Entries drawn from a collection:
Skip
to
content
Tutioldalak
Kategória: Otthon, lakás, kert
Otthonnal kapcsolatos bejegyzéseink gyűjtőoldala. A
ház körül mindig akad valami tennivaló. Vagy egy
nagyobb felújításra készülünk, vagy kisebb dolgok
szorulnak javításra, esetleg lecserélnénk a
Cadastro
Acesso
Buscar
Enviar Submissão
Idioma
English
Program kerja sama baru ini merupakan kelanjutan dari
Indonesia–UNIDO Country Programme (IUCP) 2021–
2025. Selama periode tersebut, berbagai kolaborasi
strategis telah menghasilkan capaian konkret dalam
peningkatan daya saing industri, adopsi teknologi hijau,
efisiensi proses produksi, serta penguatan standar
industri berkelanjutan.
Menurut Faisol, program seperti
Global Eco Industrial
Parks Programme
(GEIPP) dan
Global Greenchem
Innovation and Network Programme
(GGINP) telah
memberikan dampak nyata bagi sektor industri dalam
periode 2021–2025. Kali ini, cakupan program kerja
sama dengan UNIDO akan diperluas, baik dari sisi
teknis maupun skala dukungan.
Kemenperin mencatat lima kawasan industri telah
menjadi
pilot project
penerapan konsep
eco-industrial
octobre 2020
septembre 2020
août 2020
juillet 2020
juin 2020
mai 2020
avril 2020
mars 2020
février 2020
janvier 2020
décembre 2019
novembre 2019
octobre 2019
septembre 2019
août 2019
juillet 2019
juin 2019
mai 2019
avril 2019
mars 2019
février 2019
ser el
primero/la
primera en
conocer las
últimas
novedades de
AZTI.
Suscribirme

* * *

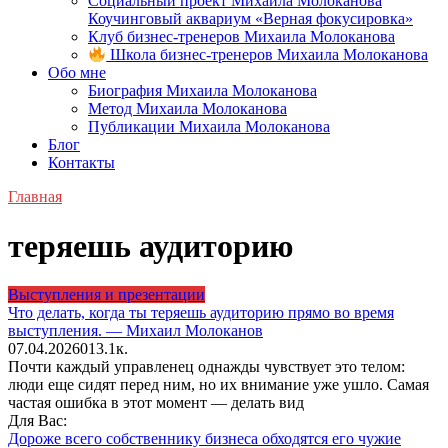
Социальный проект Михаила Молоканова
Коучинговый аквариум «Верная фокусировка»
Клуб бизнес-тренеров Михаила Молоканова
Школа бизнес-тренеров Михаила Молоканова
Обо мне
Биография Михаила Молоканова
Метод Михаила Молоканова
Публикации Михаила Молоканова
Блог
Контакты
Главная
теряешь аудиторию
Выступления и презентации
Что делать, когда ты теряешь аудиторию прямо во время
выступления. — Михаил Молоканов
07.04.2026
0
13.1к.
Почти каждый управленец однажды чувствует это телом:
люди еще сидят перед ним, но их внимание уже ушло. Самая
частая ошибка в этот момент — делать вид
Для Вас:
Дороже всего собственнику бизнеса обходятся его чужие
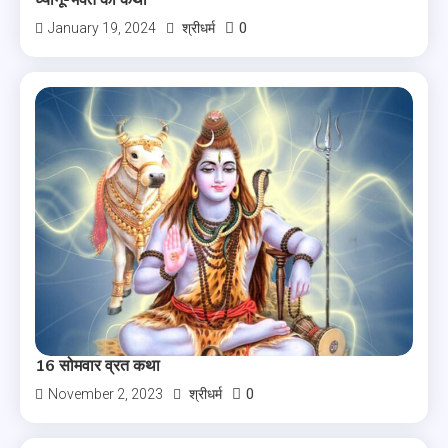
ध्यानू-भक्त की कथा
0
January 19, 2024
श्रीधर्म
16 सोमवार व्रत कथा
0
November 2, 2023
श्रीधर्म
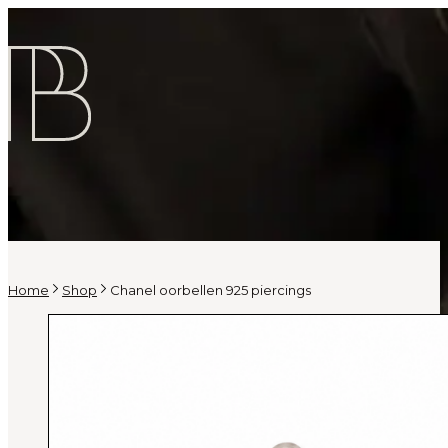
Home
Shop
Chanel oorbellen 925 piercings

EXERCISE INSTRUCTIONS
Convert the lines of the entries above, from the line containing "Социальный проект Михаила Молоканова" through the line containing "Chanel oorbellen 925 piercings", into a JSON list of strings with one string per line and blank lines omitted. Leave the pictures out of the answer.

RESULT FOR THIS TASK
[
  "Социальный проект Михаила Молоканова",
  "Коучинговый аквариум «Верная фокусировка»",
  "Клуб бизнес-тренеров Михаила Молоканова",
  "Школа бизнес-тренеров Михаила Молоканова",
  "Обо мне",
  "Биография Михаила Молоканова",
  "Метод Михаила Молоканова",
  "Публикации Михаила Молоканова",
  "Блог",
  "Контакты",
  "Главная",
  "теряешь аудиторию",
  "Выступления и презентации",
  "Что делать, когда ты теряешь аудиторию прямо во время",
  "выступления. — Михаил Молоканов",
  "07.04.2026",
  "0",
  "13.1к.",
  "Почти каждый управленец однажды чувствует это телом:",
  "люди еще сидят перед ним, но их внимание уже ушло. Самая",
  "частая ошибка в этот момент — делать вид",
  "Для Вас:",
  "Дороже всего собственнику бизнеса обходятся его чужие",
  "ध्यानू-भक्त की कथा",
  "0",
  "January 19, 2024",
  "श्रीधर्म",
  "16 सोमवार व्रत कथा",
  "0",
  "November 2, 2023",
  "श्रीधर्म",
  "Home",
  "Shop",
  "Chanel oorbellen 925 piercings"
]